Bülent Arınç şunları söyledi:
“Bakın siyasetten kalan bir tecrübemi söyleyeyim. Bizim dindar insanlarımızın bile tamamen tersine döneceğini bir gün göreceksiniz.
Çünkü onlar dini böyle hamaset kokulu konuşmaların yanında cebine giren ve cebinden çıkan paraya bakar. Eğer onda bir eksilme görüyorsa, din iman vatan millet bunlar bir kenarda durur onlara saygısını eksik etmez ama değer yargıları tamamen değişebilir.
88 yılında ilk defa hacca gidiyordum. Bütün kafilemiz havalimanına geldi.

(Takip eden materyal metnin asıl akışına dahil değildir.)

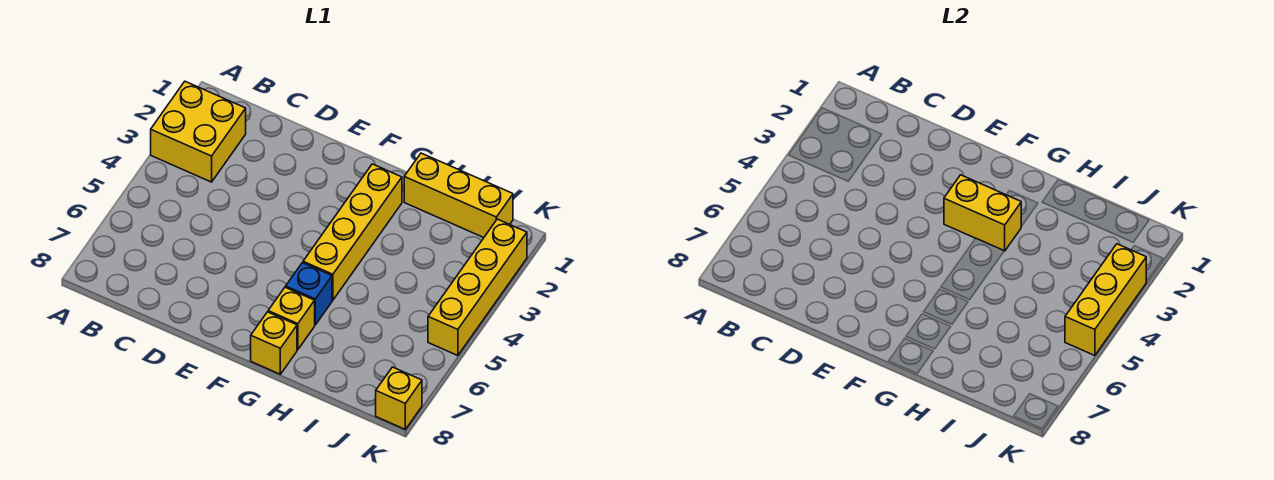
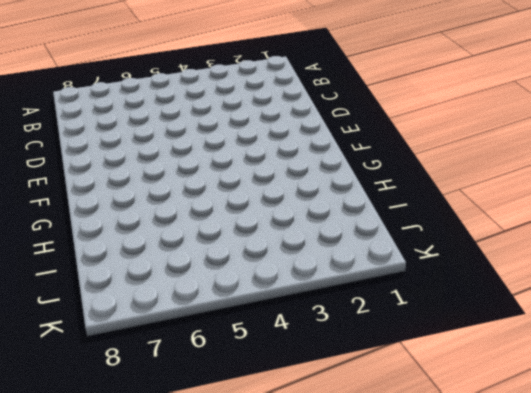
none -> yellow 2x2 brick [151,81,246,182]
none -> yellow 1x4 brick [303,164,402,300]

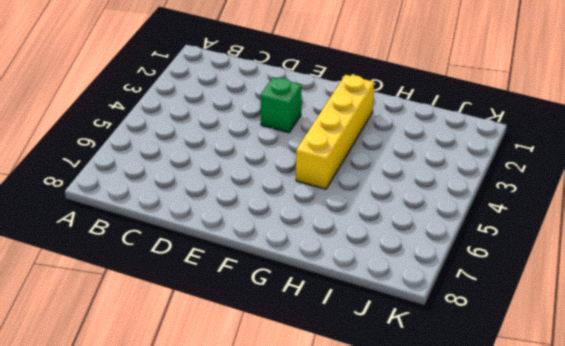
green 1x1 brick [260,77,301,133] -> none
none -> yellow 2x2 brick [151,81,246,182]
none -> blue 1x1 brick [286,263,332,325]

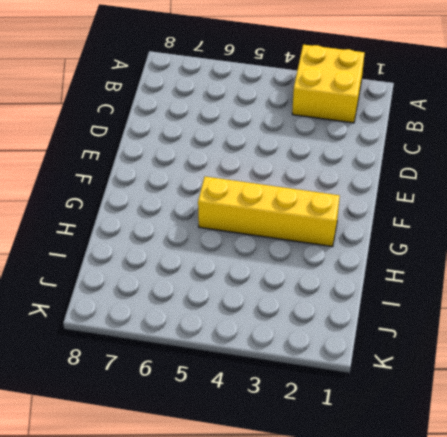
none -> blue 1x1 brick [286,263,332,325]
none -> yellow 1x1 brick [268,287,315,350]

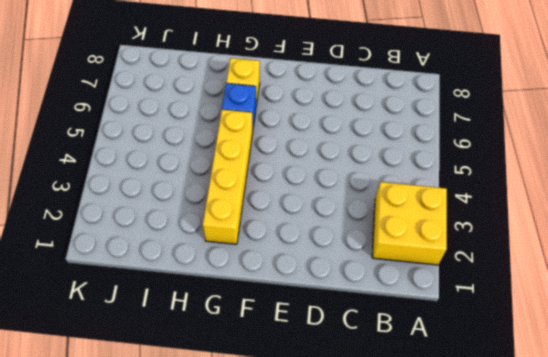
none -> yellow 1x1 brick [251,312,297,374]
none -> yellow 1x3 brick [404,153,513,238]

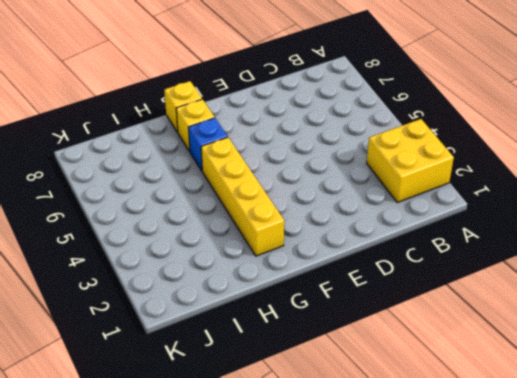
none -> yellow 1x3 brick [404,153,513,238]
none -> yellow 1x4 brick [428,219,527,356]

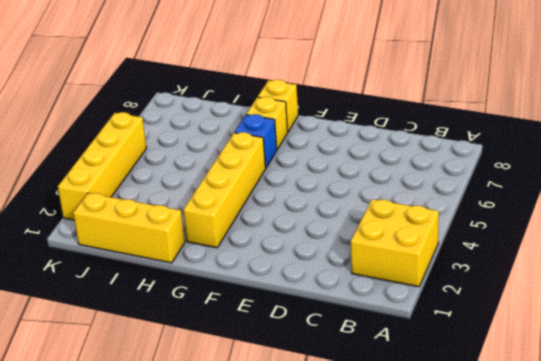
none -> yellow 1x1 brick [376,367,422,429]
none -> yellow 1x2 brick [944,175,1021,251]

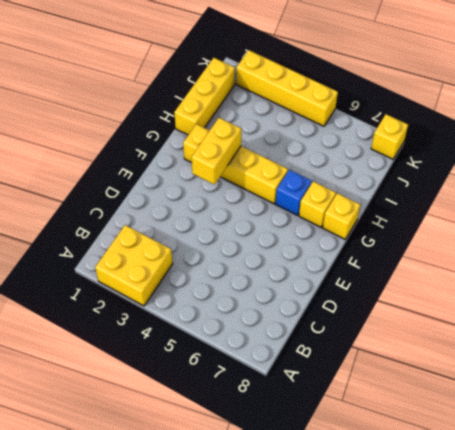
none -> yellow 1x3 brick [1065,244,1146,356]

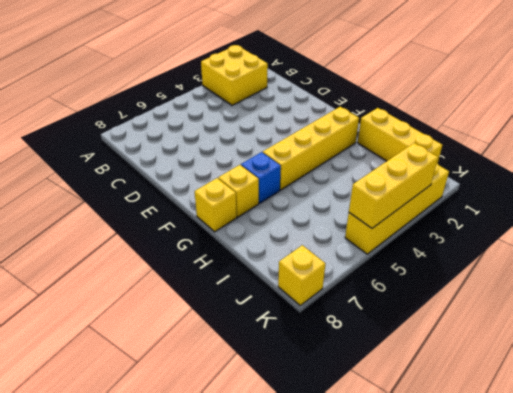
none -> yellow 1x2 brick [944,175,1021,251]

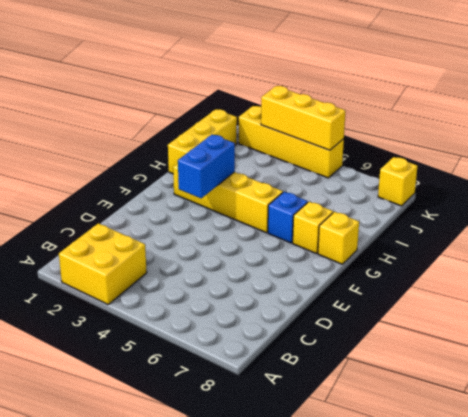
blue 1x2 brick [178,135,235,198] -> yellow 1x2 brick [944,175,1021,251]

Dediler ki ‘Vizelerin bir kısmı yetişmedi sizi bir gün veya en fazla iki gün İstanbul’da misafir edeceğiz.’ Ben eşimle beraber anlayışla karşıladım ama kafiledeki insanlar o kadar büyük tepki gösterdiler ki ağızlarından küfürler çıkmaya başladı. ‘Siz ne yapıyorsunuz’ dedim. ‘Ben anlamam nasıl vizeler gelmemiş, neden ertelenmiş, bizi mi kandırdılar?’
Ondan sonra koktum ve dedim ki ‘Eyvah, dindarların gazabından korkmak lazım’ işlerine gelmeyen bir şeyle karşılaştıkları zaman ne aslandı ne kaplandı hiç birisini dinlemez bu insanlar.
Biz 2002’de iktidara geldiğimiz zaman siyaset bu durumdaydı. Millet siyasetin dip yaptığını görüyor siyasetçiden kaçıyordu. Öyle bir ortam bizim işimize yaradı. 2020 tüm varlığımızı ortaya koyduğumuz ve milletin bizi kabullendiği bir dönemdi ki 20 yıldır devam ediyor.”